WORK ORDER.
Copy exactly the lines of the material below that run from the one containing "37 522 16.61" through the one containing "222 144 23.69". Copy no other lines.

EXERCISE DATA.
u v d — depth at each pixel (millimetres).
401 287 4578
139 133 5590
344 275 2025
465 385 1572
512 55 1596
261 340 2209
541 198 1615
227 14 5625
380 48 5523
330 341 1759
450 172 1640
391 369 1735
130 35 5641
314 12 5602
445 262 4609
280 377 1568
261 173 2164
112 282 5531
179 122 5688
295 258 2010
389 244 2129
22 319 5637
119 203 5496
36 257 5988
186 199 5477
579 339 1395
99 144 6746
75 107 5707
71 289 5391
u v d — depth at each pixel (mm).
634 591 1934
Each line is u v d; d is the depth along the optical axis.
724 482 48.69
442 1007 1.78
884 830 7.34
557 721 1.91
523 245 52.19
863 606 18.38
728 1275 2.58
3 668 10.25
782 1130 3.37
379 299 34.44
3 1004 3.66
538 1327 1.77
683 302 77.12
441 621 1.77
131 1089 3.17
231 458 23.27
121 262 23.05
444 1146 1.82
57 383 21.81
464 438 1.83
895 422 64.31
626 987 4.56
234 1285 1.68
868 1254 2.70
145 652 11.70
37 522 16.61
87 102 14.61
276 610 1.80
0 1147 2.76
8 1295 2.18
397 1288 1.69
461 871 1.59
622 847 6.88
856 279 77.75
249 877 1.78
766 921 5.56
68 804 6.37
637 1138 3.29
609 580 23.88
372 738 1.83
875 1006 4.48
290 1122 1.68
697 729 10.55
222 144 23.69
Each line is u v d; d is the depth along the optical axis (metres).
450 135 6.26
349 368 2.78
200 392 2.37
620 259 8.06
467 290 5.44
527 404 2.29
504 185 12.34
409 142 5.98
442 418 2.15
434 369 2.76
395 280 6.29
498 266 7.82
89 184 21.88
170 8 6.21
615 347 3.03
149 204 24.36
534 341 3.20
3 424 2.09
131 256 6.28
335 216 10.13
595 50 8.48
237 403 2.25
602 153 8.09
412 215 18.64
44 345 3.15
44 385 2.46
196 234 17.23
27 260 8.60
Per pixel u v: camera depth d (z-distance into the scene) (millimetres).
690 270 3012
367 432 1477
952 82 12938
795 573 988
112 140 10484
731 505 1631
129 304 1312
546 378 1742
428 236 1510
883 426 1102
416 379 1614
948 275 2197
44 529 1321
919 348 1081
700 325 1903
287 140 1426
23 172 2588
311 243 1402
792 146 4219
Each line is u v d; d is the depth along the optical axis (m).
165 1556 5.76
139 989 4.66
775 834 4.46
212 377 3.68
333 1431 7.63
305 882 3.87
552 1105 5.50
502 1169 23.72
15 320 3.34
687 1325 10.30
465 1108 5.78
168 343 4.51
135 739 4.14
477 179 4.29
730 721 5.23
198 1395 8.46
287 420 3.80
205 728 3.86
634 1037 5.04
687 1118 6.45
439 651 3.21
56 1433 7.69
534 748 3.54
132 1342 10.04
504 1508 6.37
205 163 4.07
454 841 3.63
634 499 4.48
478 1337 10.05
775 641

RESULT.
37 522 16.61
87 102 14.61
276 610 1.80
0 1147 2.76
8 1295 2.18
397 1288 1.69
461 871 1.59
622 847 6.88
856 279 77.75
249 877 1.78
766 921 5.56
68 804 6.37
637 1138 3.29
609 580 23.88
372 738 1.83
875 1006 4.48
290 1122 1.68
697 729 10.55
222 144 23.69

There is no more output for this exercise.